De militaire kamer overweegt dat de omstandigheid dat gestrafte volgens getuigen rumoerig was en “een dronken indruk maakte” onvoldoende is om tot de overtuiging te komen dat gestrafte meer heeft gedronken dan het dienstbevel en dienstvoorschrift toestonden. Er zijn immers ook getuigen, te weten [getuige 5], [getuige 4] en [getuige 1], die verklaren dat gestrafte geen dronken indruk maakte. Ook de commandant van [schip 2] verklaart dat zij toen hij haar die avond ontmoette niet de indruk maakte dat ze zwalkte of beneveld was. Daarnaast verklaren de getuigen [getuige 9], [getuige 8] en [getuige 6], die toentertijd in hetzelfde slaapverblijf sliepen als gestrafte, in het algemeen, omtrent het gedrag van gestrafte dat zij rumoerig en lacherig was. Gelet hierop is de militaire kamer van oordeel dat de verklaring van gestrafte zelf over haar gedrag, dat zij slechts melig was zonder dat er alcohol in het spel was, niet als onaannemelijk terzijde kan worden geschoven. Uitsluitend het feit dat gestrafte rumoerig was en op een aantal, ter zake van het herkennen van (de mate van) alcoholgebruik niet specifiek deskundige collega’s “een dronken indruk maakte” is naar het oordeel van de militaire kamer onvoldoende om tot de overtuiging te komen dat zij in kennelijke staat van dronkenschap was. De getuigenverklaring dat gestrafte de volgende dag zou hebben gezegd dat ze muf was en in reactie op de opmerking dat het bier snel op was dat het niet uit maakt waar ze “het” vandaan had, leiden volgens de militaire kamer evenmin tot de overtuiging dat gestrafte had gedronken buiten de toegestane tijd of boven de toegestane hoeveelheid en daarmee het dienstbevel dan wel de aanwijzing CDS heeft overtreden.
Gelet op het vorenstaande heeft de militaire kamer op grond van de voorhanden bewijsmiddelen niet de overtuiging gekregen dat een van de in de beschuldiging omschreven gedragingen heeft plaatsgevonden. De uitspraak op beklag zal derhalve worden vernietigd en gestrafte zal worden vrijgesproken van de haar verweten gedragingen.

BESLISSING:

De militaire kamer, rechtdoende in beroep:
Vernietigtde bestreden uitspraak en spreekt gestrafte vrij van de haar verweten gedragingen.

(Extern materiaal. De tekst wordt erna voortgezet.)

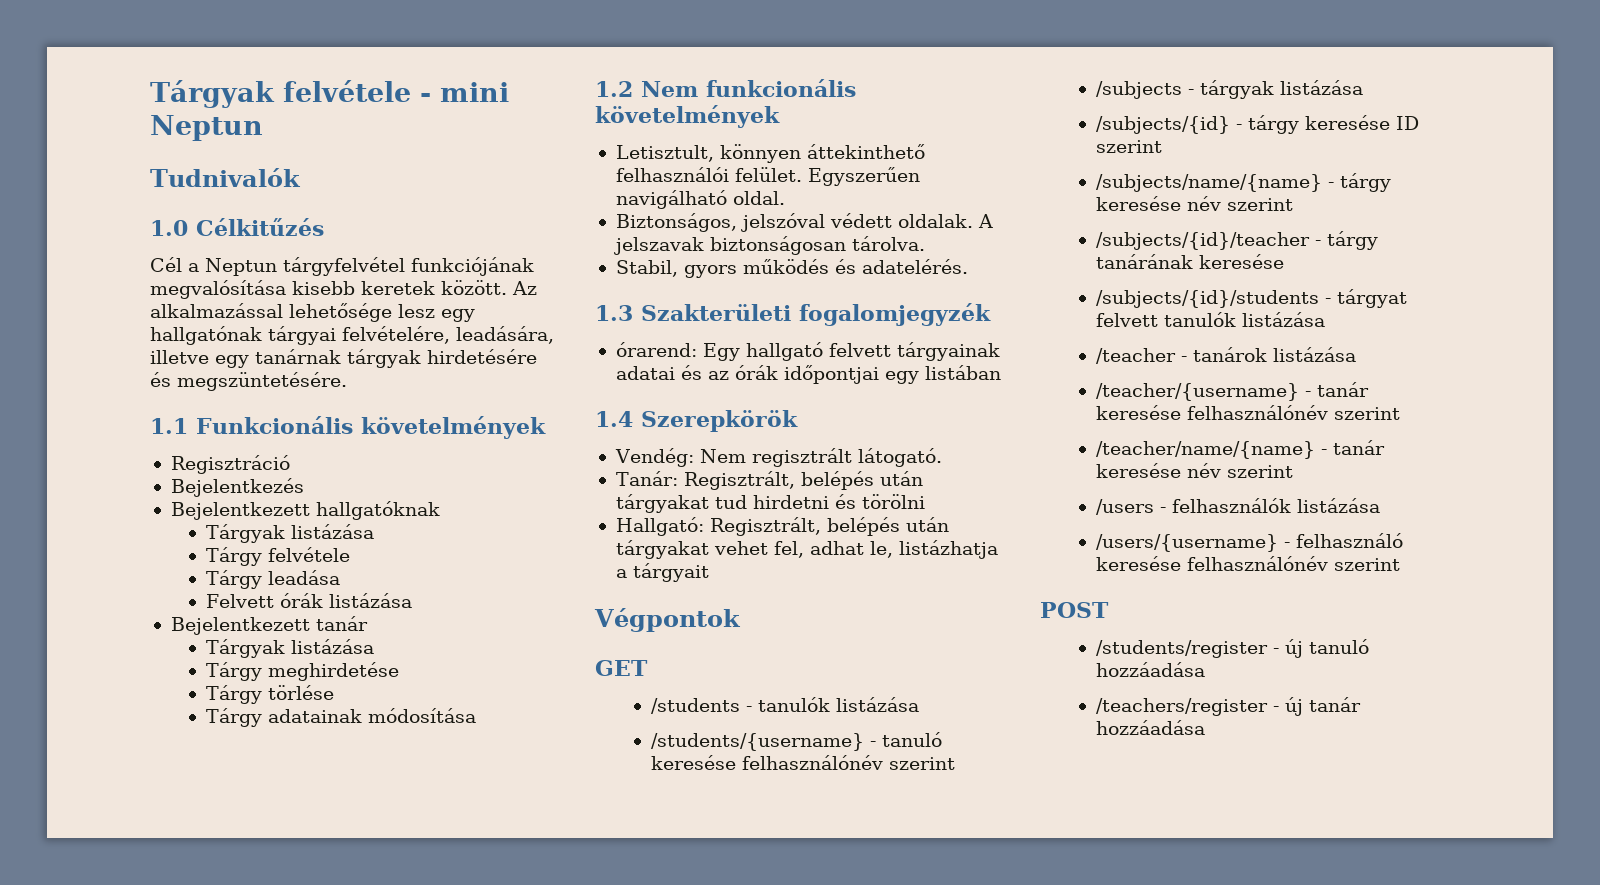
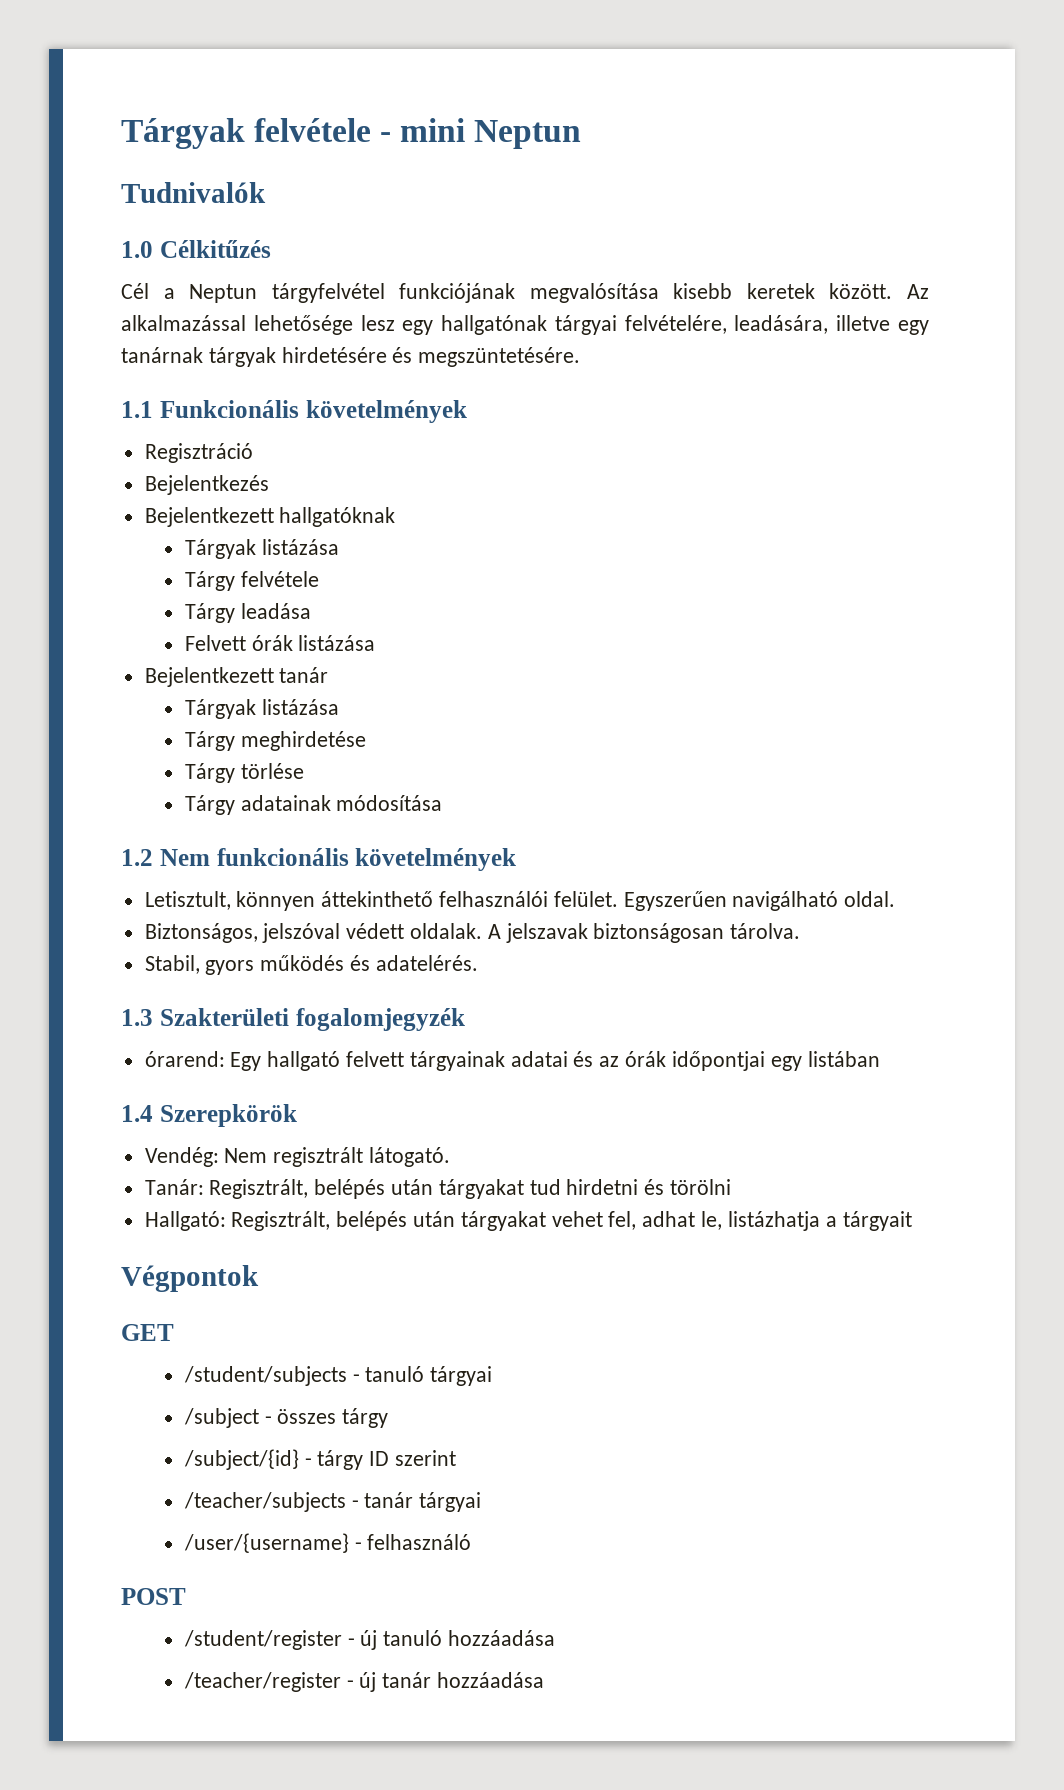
[651,697,920,714] [651,732,943,751] [651,755,956,770] [1096,80,1364,99] [1096,115,1391,134] /students - tanulók listázása // /students/{username} - tanuló keresése felhasználónév szerint // /subjects - tárgyak listázása // /subjects/{id} - tárgy keresése -> [183,1366,493,1386] [183,1408,389,1428] [183,1449,364,1470] /student/subjects - tanuló tárgyai // /subject - összes tárgy // /subject/{id} - tárgy
[1096,173,1392,192] [1096,196,1294,211] [1096,231,1379,250] [1096,254,1285,269] [1096,289,1408,308] [1096,312,1326,327] [1096,347,1357,364] [1096,382,1370,401] [1096,405,1401,420] [1096,440,1386,459] [1096,463,1294,478] [1096,498,1381,515] [1096,534,1279,552] /subjects/name/{name} - tárgy keresése név szerint // /subjects/{id}/teacher - tárgy tanárának keresése // /subjects/{id}/students - tárgyat felvett tanulók listázása // /teacher - tanárok listázása // /teacher/{username} - tanár keresése felhasználónév szerint // /teacher/name/{name} - tanár keresése név szerint // /users - felhasználók listázása // /users/{username} -> [183,1492,482,1512] [183,1533,349,1553] /teacher/subjects - tanár tárgyai // /user/{username}
[1096,556,1401,571] keresése felhasználónév szerint -> (472, 1542) none
[1096,640,1269,658] /students/register -> [183,1630,342,1650] /student/register
[1096,698,1269,716] /teachers/register -> [183,1672,341,1692] /teacher/register

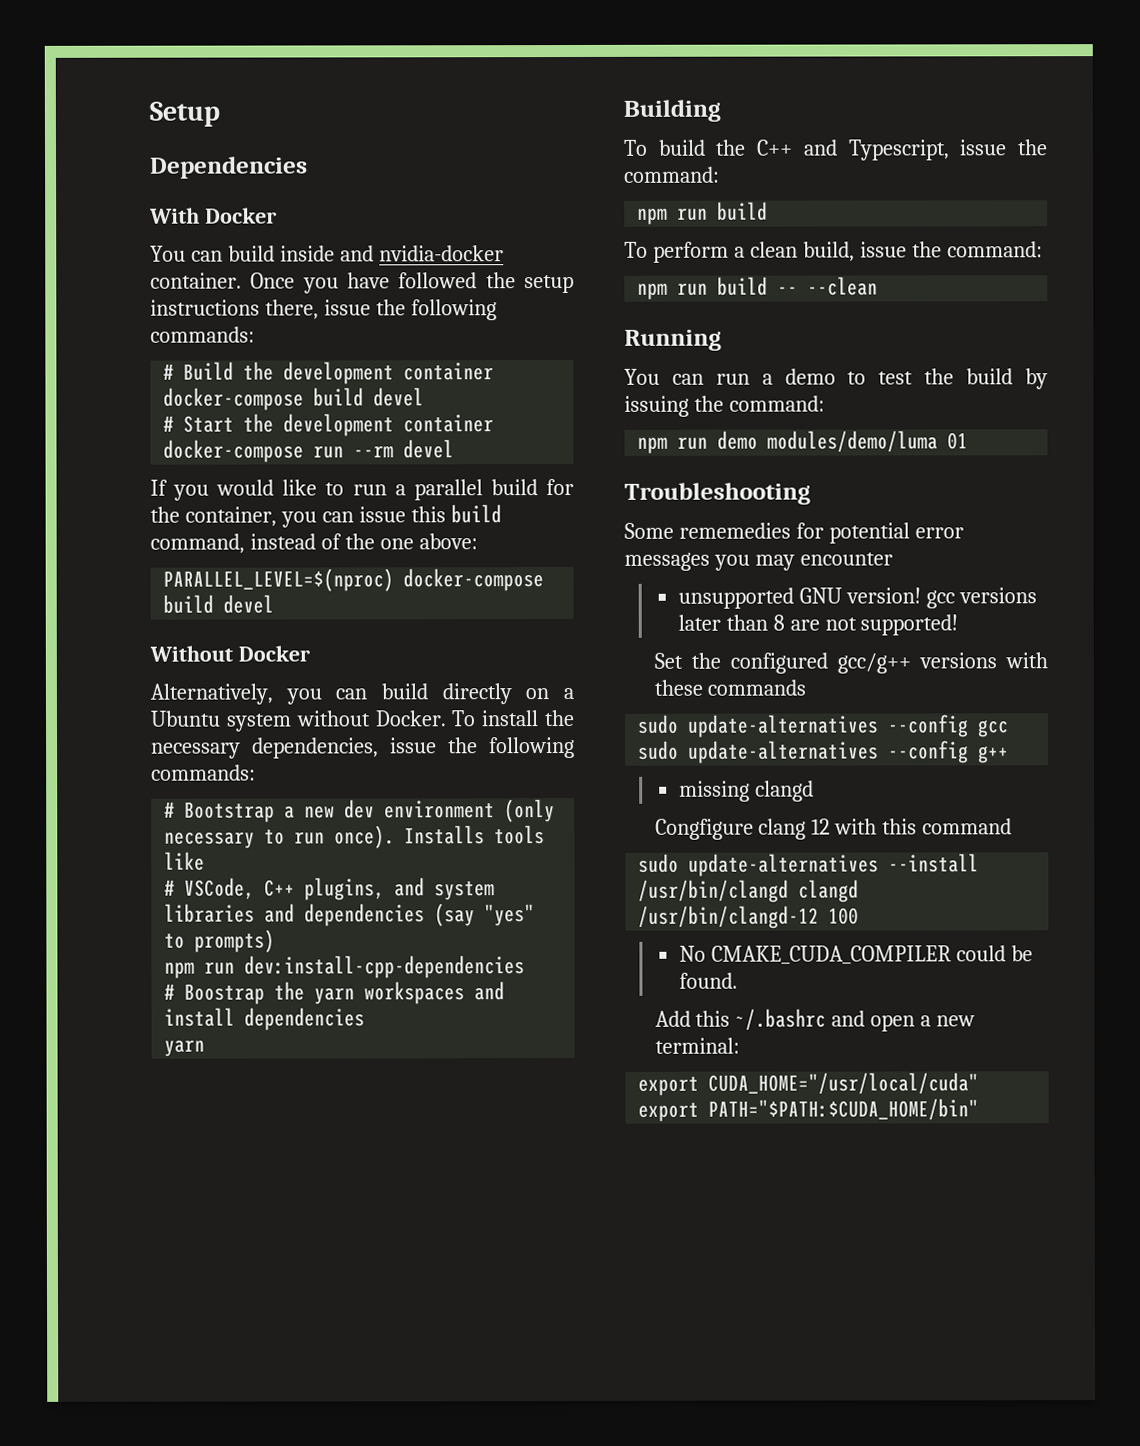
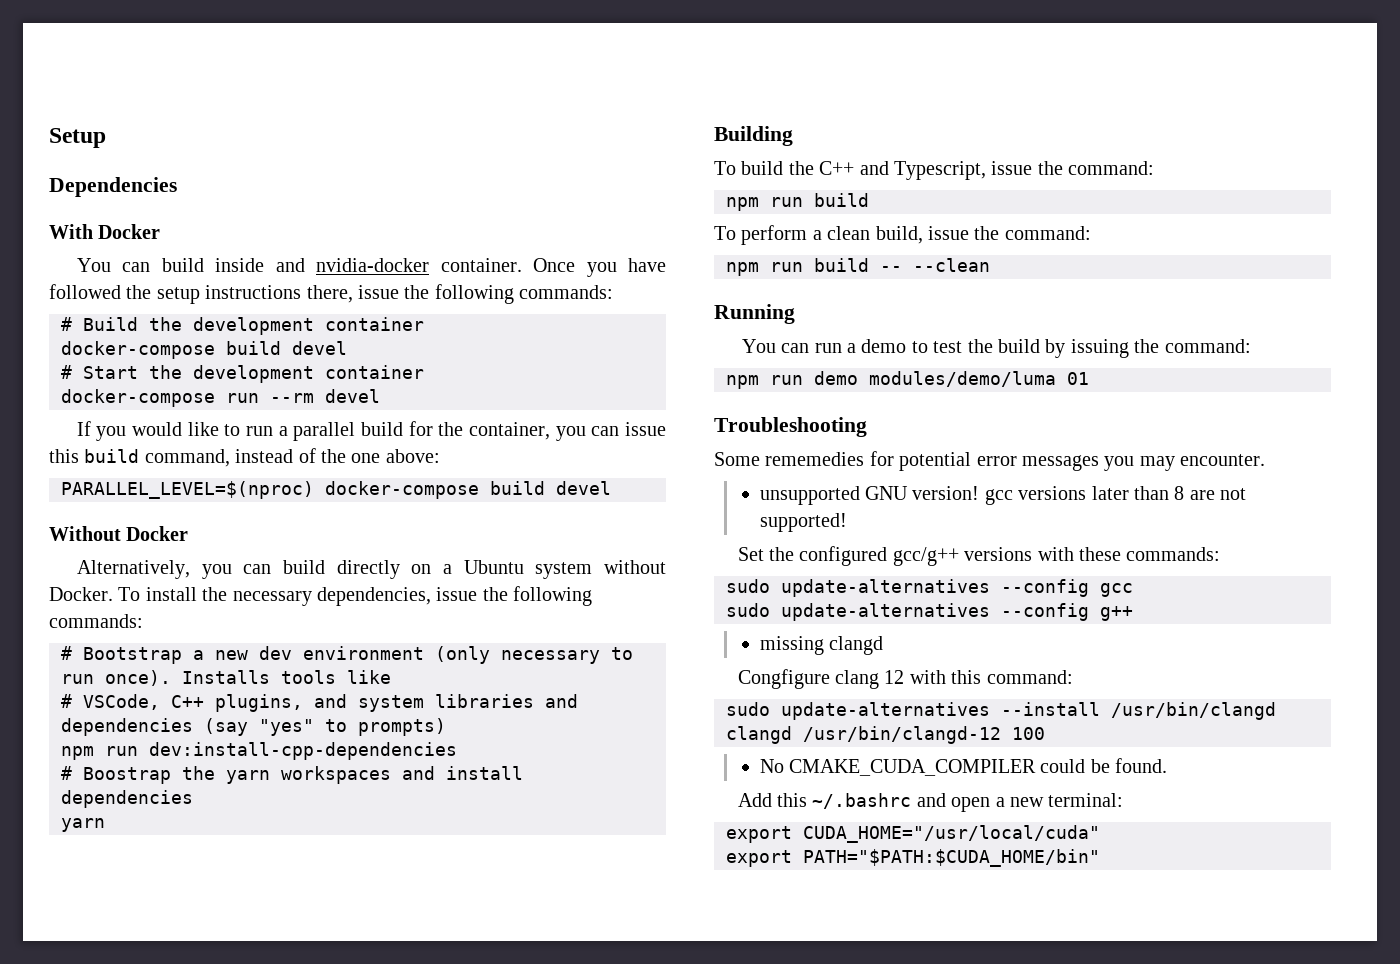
[799,552,893,566] encounter -> [1180,454,1266,466] encounter.
[707,679,807,696] commands -> [1126,547,1221,561] commands:
[922,818,1013,835] command -> [986,670,1073,684] command:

Deze beslissing is gegeven door:
mr. T.P.E.E. van Groeningen (voorzitter), mr. H.G. Eskes, rechter en kapitein ter zee van administratie mr. F.N.J. Jansen militair lid, in tegenwoordigheid van mr. D.T.P.J. Damen, griffier, en uitgesproken ter openbare terechtzitting van deze rechtbank op 7 juli 2014.